Besides a less than ideal location in the center of a hallway with a ton of foot traffic, creating the mural was a long, complicated process. We had to plan so many details including figuring out what art supplies to buy, purchasing the supplies.  Completing the mural took us six full weeks.

We had to drive to Boston, (a one hour trek), just to buy acrylic paints in bulk.  We tediously measured out a grid on the wall using measuring tapes and yardsticks to plan out the placement of the image.  We painted countless layers of acrylic paint in an effort to replicate Monet’s brush strokes. This mural was so much more work than either of us could have ever imagined.

The entire time we worked on the mural, a mix of students and teachers that we had never even spoken to came up to us and asked questions about our mural.  A lot of people didn’t even know what the painting was of. I distinctly remember someone saying, “Is that some place in our town?”

We had other people who come up to us and tried to guess the artist, and we ended up hearing a lot of “Van Gogh.” I thought for sure that Monet would have been popular enough for people to recognize his work, so it was surprising to see how many students knew so little about art history.

Other people came up to us and talked about Monet, and about ‘Bridge Over a Pond of Water Lilies’. We discovered that most people really did not have any remote knowledge of art history. We realized through these casual conversations that these people we spoke to as we painted were our greatest inspiration. If only one person saw the finished mural, and was genuinely interested in some way, than we accomplished what we set out to do.

Along with all the questions came a lot of really encouraging feedback, from both faculty and students. One faculty member in particular, a guidance counselor, would come by at the end of every day and comment on our work. She’d tell us what she thought was working and what wasn’t, and what she thought needed to be redone to look more like the original painting. We attracted so much attention that we were even the subject of an article in the school newspaper!

When we decided the mural was complete, it felt like a huge weight had been lifted off of our shoulders. Neither me or my friend had ever worked for so long on a single piece of artwork. Despite the tremendous amount of time and work, the mural was a really great experience for both of us, as neither of us had completed a project of that scale before.  
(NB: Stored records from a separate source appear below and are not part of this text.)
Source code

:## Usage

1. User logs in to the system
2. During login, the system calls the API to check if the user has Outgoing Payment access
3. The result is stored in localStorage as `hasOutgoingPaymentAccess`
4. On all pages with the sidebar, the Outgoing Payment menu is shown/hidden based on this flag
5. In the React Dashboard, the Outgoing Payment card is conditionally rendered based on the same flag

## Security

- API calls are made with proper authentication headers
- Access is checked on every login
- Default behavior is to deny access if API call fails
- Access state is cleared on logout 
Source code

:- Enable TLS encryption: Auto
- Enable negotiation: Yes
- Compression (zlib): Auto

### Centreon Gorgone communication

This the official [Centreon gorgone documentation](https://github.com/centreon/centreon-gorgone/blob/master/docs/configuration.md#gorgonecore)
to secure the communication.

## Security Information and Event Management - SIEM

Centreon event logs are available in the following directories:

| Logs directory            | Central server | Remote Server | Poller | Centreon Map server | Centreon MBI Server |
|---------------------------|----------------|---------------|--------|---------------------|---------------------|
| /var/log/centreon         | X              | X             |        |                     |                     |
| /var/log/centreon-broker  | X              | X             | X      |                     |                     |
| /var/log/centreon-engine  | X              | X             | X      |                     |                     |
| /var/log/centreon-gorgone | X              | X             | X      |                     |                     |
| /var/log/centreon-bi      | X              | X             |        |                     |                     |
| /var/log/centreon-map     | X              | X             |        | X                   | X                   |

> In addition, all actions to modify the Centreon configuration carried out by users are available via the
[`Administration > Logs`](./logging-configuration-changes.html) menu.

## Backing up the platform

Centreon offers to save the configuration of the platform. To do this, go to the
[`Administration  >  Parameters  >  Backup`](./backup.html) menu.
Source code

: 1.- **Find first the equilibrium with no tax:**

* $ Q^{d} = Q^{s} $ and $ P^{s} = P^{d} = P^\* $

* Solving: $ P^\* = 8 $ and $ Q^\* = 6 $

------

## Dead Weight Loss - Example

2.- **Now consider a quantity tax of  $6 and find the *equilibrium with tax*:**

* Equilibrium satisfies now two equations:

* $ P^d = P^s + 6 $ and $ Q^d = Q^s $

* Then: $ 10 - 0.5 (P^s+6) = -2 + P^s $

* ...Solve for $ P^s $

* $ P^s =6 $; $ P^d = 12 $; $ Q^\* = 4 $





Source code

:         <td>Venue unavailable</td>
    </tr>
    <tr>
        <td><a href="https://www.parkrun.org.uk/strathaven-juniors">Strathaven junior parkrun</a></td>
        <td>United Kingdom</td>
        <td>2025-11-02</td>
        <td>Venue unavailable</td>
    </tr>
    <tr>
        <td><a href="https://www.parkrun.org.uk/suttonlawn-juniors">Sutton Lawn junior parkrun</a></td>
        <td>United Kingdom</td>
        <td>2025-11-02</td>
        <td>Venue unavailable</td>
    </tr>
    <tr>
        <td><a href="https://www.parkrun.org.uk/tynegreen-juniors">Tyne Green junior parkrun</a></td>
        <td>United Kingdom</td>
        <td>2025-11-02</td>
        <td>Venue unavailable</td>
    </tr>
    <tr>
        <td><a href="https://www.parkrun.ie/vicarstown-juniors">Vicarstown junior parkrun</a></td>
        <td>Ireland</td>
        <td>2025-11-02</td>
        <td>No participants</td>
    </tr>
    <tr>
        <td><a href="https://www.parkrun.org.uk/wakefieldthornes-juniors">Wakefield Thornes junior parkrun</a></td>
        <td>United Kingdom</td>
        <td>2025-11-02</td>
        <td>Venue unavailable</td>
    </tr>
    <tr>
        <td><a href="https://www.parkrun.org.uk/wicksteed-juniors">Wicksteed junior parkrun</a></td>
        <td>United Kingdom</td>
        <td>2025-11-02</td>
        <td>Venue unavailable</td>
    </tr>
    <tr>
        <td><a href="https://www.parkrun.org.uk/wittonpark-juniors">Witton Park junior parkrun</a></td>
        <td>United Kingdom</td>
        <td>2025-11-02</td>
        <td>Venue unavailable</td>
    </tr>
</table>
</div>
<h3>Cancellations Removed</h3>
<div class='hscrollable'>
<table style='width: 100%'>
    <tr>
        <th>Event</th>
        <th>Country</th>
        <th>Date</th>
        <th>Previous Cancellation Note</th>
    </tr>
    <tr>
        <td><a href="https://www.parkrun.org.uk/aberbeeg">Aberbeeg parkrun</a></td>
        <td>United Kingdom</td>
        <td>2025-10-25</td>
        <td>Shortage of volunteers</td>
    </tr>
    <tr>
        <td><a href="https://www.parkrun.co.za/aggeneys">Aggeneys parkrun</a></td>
When the other student internships wrapped up, the school hosted an exhibition for us to see the results of all of the other internships. From students writing essays, composing music, to volunteering for different organizations in various fields, it was really special to see our peers whom we had grown up with, explore their passions. Honestly, the feedback I was most afraid of receiving was on that day, from my peers. Yet I was surprised that my peers just kept telling us that the mural was a great idea, and they loved the final product.

Resurrecting Art History: Waterlilies That Connected a Community
Resurrecting Art History: Waterlilies That Connected a Community

While it’s unlikely that my high school is going to add art history back into the curriculum anytime soon, I still think our project was a huge success. The interest in our mural from the school community was real. Recently, I was looking through this year’s yearbook, and I saw our mural scattered throughout several photos: in the backgrounds of club photos and even in the faculty headshots.

The overwhelmingly positive feedback on our mural was a breath of fresh air. The experience really encouraged both me and my friend to keep working harder, and to continue to advocate for the arts.